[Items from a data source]
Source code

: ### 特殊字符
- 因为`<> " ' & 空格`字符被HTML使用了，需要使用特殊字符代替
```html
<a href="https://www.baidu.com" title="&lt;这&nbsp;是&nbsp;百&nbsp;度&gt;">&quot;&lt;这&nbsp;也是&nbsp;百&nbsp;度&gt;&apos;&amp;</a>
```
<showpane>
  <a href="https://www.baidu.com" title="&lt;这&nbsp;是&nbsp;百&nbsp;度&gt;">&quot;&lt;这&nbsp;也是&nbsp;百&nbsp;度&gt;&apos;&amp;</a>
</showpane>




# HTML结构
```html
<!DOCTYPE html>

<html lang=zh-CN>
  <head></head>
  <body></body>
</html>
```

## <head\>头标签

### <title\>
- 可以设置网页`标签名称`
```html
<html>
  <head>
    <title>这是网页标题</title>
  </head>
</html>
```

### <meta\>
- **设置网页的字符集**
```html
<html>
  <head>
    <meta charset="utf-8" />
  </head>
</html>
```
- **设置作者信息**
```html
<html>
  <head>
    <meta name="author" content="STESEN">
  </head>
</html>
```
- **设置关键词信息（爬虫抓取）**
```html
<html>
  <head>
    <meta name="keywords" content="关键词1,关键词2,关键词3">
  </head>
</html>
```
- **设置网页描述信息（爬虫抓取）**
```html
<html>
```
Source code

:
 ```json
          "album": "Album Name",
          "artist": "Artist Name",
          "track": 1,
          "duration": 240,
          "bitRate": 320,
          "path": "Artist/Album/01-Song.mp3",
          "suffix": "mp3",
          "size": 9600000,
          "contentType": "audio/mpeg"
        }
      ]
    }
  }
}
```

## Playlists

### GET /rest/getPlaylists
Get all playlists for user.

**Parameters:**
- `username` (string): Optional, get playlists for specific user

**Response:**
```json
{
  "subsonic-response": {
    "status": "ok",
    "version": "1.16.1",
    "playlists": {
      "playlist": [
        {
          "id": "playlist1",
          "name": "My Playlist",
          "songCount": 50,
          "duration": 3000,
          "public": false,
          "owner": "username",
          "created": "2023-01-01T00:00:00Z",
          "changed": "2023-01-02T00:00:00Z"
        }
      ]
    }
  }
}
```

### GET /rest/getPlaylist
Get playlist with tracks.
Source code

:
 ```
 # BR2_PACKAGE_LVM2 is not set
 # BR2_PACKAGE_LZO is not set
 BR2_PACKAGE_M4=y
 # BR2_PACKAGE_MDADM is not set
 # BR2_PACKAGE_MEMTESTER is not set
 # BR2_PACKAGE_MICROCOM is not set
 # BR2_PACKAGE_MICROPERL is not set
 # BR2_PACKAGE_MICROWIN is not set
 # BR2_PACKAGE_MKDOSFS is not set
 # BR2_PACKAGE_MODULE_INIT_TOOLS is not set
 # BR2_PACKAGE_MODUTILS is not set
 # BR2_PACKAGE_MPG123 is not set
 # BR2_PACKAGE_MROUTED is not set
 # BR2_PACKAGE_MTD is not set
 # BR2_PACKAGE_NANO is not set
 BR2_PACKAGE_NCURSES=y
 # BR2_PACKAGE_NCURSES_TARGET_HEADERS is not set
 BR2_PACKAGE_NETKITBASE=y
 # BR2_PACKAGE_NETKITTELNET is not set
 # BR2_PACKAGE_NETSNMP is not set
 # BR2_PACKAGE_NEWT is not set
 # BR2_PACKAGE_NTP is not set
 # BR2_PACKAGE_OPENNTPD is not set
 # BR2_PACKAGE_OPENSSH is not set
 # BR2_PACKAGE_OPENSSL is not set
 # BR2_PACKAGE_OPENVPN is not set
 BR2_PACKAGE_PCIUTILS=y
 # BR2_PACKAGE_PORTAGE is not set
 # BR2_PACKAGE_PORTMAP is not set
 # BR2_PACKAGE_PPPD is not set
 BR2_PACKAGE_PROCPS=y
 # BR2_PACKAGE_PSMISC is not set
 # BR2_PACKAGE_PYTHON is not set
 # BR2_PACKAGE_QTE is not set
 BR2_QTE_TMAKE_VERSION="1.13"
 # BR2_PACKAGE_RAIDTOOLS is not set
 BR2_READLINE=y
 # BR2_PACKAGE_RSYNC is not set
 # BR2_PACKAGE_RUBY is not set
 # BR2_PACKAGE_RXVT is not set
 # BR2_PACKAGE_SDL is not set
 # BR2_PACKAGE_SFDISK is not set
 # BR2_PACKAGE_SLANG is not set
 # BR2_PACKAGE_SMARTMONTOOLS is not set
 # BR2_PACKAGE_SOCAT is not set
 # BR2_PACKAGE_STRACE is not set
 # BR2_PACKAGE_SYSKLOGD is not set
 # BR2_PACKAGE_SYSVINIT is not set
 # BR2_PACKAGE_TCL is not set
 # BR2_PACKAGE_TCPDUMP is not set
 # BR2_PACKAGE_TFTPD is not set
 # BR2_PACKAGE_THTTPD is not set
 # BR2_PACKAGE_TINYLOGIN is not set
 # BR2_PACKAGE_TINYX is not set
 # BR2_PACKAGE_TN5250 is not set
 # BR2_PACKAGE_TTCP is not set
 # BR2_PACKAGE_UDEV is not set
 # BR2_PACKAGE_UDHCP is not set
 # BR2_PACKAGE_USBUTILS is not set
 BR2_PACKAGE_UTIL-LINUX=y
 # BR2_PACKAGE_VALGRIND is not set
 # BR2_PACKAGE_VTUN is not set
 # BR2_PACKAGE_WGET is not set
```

◆ Action item
Exactly as they appear above, print all the entries.

◆ Exercise response
Source code

: ### 特殊字符
- 因为`<> " ' & 空格`字符被HTML使用了，需要使用特殊字符代替
```html
<a href="https://www.baidu.com" title="&lt;这&nbsp;是&nbsp;百&nbsp;度&gt;">&quot;&lt;这&nbsp;也是&nbsp;百&nbsp;度&gt;&apos;&amp;</a>
```
<showpane>
  <a href="https://www.baidu.com" title="&lt;这&nbsp;是&nbsp;百&nbsp;度&gt;">&quot;&lt;这&nbsp;也是&nbsp;百&nbsp;度&gt;&apos;&amp;</a>
</showpane>




# HTML结构
```html
<!DOCTYPE html>

<html lang=zh-CN>
  <head></head>
  <body></body>
</html>
```

## <head\>头标签

### <title\>
- 可以设置网页`标签名称`
```html
<html>
  <head>
    <title>这是网页标题</title>
  </head>
</html>
```

### <meta\>
- **设置网页的字符集**
```html
<html>
  <head>
    <meta charset="utf-8" />
  </head>
</html>
```
- **设置作者信息**
```html
<html>
  <head>
    <meta name="author" content="STESEN">
  </head>
</html>
```
- **设置关键词信息（爬虫抓取）**
```html
<html>
  <head>
    <meta name="keywords" content="关键词1,关键词2,关键词3">
  </head>
</html>
```
- **设置网页描述信息（爬虫抓取）**
```html
<html>
```
Source code

:
 ```json
          "album": "Album Name",
          "artist": "Artist Name",
          "track": 1,
          "duration": 240,
          "bitRate": 320,
          "path": "Artist/Album/01-Song.mp3",
          "suffix": "mp3",
          "size": 9600000,
          "contentType": "audio/mpeg"
        }
      ]
    }
  }
}
```

## Playlists

### GET /rest/getPlaylists
Get all playlists for user.

**Parameters:**
- `username` (string): Optional, get playlists for specific user

**Response:**
```json
{
  "subsonic-response": {
    "status": "ok",
    "version": "1.16.1",
    "playlists": {
      "playlist": [
        {
          "id": "playlist1",
          "name": "My Playlist",
          "songCount": 50,
          "duration": 3000,
          "public": false,
          "owner": "username",
          "created": "2023-01-01T00:00:00Z",
          "changed": "2023-01-02T00:00:00Z"
        }
      ]
    }
  }
}
```

### GET /rest/getPlaylist
Get playlist with tracks.
Source code

:
 ```
 # BR2_PACKAGE_LVM2 is not set
 # BR2_PACKAGE_LZO is not set
 BR2_PACKAGE_M4=y
 # BR2_PACKAGE_MDADM is not set
 # BR2_PACKAGE_MEMTESTER is not set
 # BR2_PACKAGE_MICROCOM is not set
 # BR2_PACKAGE_MICROPERL is not set
 # BR2_PACKAGE_MICROWIN is not set
 # BR2_PACKAGE_MKDOSFS is not set
 # BR2_PACKAGE_MODULE_INIT_TOOLS is not set
 # BR2_PACKAGE_MODUTILS is not set
 # BR2_PACKAGE_MPG123 is not set
 # BR2_PACKAGE_MROUTED is not set
 # BR2_PACKAGE_MTD is not set
 # BR2_PACKAGE_NANO is not set
 BR2_PACKAGE_NCURSES=y
 # BR2_PACKAGE_NCURSES_TARGET_HEADERS is not set
 BR2_PACKAGE_NETKITBASE=y
 # BR2_PACKAGE_NETKITTELNET is not set
 # BR2_PACKAGE_NETSNMP is not set
 # BR2_PACKAGE_NEWT is not set
 # BR2_PACKAGE_NTP is not set
 # BR2_PACKAGE_OPENNTPD is not set
 # BR2_PACKAGE_OPENSSH is not set
 # BR2_PACKAGE_OPENSSL is not set
 # BR2_PACKAGE_OPENVPN is not set
 BR2_PACKAGE_PCIUTILS=y
 # BR2_PACKAGE_PORTAGE is not set
 # BR2_PACKAGE_PORTMAP is not set
 # BR2_PACKAGE_PPPD is not set
 BR2_PACKAGE_PROCPS=y
 # BR2_PACKAGE_PSMISC is not set
 # BR2_PACKAGE_PYTHON is not set
 # BR2_PACKAGE_QTE is not set
 BR2_QTE_TMAKE_VERSION="1.13"
 # BR2_PACKAGE_RAIDTOOLS is not set
 BR2_READLINE=y
 # BR2_PACKAGE_RSYNC is not set
 # BR2_PACKAGE_RUBY is not set
 # BR2_PACKAGE_RXVT is not set
 # BR2_PACKAGE_SDL is not set
 # BR2_PACKAGE_SFDISK is not set
 # BR2_PACKAGE_SLANG is not set
 # BR2_PACKAGE_SMARTMONTOOLS is not set
 # BR2_PACKAGE_SOCAT is not set
 # BR2_PACKAGE_STRACE is not set
 # BR2_PACKAGE_SYSKLOGD is not set
 # BR2_PACKAGE_SYSVINIT is not set
 # BR2_PACKAGE_TCL is not set
 # BR2_PACKAGE_TCPDUMP is not set
 # BR2_PACKAGE_TFTPD is not set
 # BR2_PACKAGE_THTTPD is not set
 # BR2_PACKAGE_TINYLOGIN is not set
 # BR2_PACKAGE_TINYX is not set
 # BR2_PACKAGE_TN5250 is not set
 # BR2_PACKAGE_TTCP is not set
 # BR2_PACKAGE_UDEV is not set
 # BR2_PACKAGE_UDHCP is not set
 # BR2_PACKAGE_USBUTILS is not set
 BR2_PACKAGE_UTIL-LINUX=y
 # BR2_PACKAGE_VALGRIND is not set
 # BR2_PACKAGE_VTUN is not set
 # BR2_PACKAGE_WGET is not set
```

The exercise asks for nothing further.